This interview was conducted by Ann Marie Hernandez on October 22, 2008 in San Antonio, TX. as part of Palo Alto College’s History 1302 – Fall 2008 class.
Antonia Gonzales was born on March 10th, 1924 to Manuel and Rita Gonzales in San Antonio, Texas. Antonia was the oldest of ten children. Unfortunately, five of her siblings passed at a young age. They became very ill at a time when medical attention was hard to come by. Antonia began attending school at Frank Johnson Elementary. She then went on to Lanier which at the time was a middle school and a high school combined. In 1939, at the age of 15, Antonia was faced with the obligation to drop out of school for the reason that she would begin working to help her family with their finances. She began taking care of two young Russian boys. After turning 18, Antonia began working for the National Youth Administration.
At the age of 24, Antonia was diagnosed with Tuberculosis. She would then spend almost the next full year in San Angelo, Texas for treatment and was to be kept in quarantine. After treatment, she returned back home to San Antonio where she would continue her healing process. Antonia began turning her attention to her spiritual beliefs and spent most of her time at church or reading the Bible. Throughout her life, Antonia would also spend a lot of her time taking care of her family. She mostly took care of her mother during the times she was ill. Because of this, she would carry out all of the chores in and around the house. Antonia took care of her mother for many years to come until the day her mother would eventually pass. Today, Antonia resides with her sister, Rita Garcia, at the same house that she was raised as a young girl, in the westside region of San Antonio.
What was your childhood like? What would you do for fun?
Well, I really don’t remember too much but I do remember being behind my mom to see how she would cook so that I could learn how to cook. This was when I was about 11 years old. Since I was the oldest, I wanted to learn how to do these things because whenever she was sick, I was the one that would take over.
What was school like for you as a child?
I had graduated to the eighth grade and had passed to grade nine but had only gone through half of it. Then, vacation came and I started working at a house taking care of two little boys. It was a Russian family that they were from. I got paid three dollars each Sunday doing that. I did not go back to school in September. I just kept on working.
While in school, did you ever experience any kind of segregation or discrimination?
Well I only remember that they would advise us to speak English outside in the yard and everywhere around the school. They told us not to speak Spanish. Only in Spanish class were we able to speak Spanish.
Describe your life during the Great Depression. What do you remember from it and how did it affect you the most?
Well, I know I remember there were no jobs. People would go out and look for jobs but could not find anything. People would go to a place that was called “The White House” or “La Casa Blanca”. They had an unemployment office there and that’s where everybody would go to find work. From there, they would give you some addresses to different places to see if that place would hire you. My daddy could not find a job. From what he could do, there was no work that would hire him. Then he got the best job that he had ever had at the Pearl Brewery Company. It was the job that paid the best at that time. He lasted there 19 years. He would work in the garage and take the beer by hand from the big trucks and deliver them to where they would order from. When he wasn’t working there, he would work seasonally at the compress. They would deliver big barrels of cotton from the train that my dad would unload. He would get paid 15 dollars a week and that was good in those days because everything was cheap. We would buy a dollar of groceries that my mom would manage to buy a lot with.

Stored data entries:

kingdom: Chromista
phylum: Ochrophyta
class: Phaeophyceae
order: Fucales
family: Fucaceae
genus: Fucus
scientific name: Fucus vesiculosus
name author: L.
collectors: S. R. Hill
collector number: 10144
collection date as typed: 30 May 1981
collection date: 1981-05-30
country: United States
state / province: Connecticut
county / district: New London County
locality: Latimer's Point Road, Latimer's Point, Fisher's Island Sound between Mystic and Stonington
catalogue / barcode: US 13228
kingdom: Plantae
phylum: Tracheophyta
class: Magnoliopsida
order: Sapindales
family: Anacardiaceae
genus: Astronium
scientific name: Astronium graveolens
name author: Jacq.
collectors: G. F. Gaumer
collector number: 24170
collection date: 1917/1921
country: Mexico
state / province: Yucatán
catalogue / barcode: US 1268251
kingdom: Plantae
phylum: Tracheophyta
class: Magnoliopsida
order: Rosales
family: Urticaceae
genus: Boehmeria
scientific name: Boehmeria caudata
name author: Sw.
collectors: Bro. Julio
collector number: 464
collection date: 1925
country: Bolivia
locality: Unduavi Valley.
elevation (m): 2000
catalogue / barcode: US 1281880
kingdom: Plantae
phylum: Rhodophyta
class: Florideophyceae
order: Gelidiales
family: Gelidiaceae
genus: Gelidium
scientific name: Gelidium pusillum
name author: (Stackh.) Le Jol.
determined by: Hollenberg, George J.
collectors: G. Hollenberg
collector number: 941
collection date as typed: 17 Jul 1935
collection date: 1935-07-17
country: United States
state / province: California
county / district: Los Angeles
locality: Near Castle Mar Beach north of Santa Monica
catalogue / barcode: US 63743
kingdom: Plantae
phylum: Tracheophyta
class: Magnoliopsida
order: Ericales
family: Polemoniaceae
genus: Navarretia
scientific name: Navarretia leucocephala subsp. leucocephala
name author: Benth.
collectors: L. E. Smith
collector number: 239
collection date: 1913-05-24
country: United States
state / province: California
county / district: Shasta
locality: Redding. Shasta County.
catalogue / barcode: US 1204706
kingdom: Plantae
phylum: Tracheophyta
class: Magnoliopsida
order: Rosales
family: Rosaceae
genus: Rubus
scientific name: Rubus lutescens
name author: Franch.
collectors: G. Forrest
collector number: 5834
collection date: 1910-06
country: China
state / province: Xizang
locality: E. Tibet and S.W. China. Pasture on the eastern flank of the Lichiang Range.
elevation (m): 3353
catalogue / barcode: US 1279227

Instructions to follow: Can you reproduce the interview word for word, from "While in school, did" to "you the most?"?

Exercise solution:
While in school, did you ever experience any kind of segregation or discrimination?
Well I only remember that they would advise us to speak English outside in the yard and everywhere around the school. They told us not to speak Spanish. Only in Spanish class were we able to speak Spanish.
Describe your life during the Great Depression. What do you remember from it and how did it affect you the most?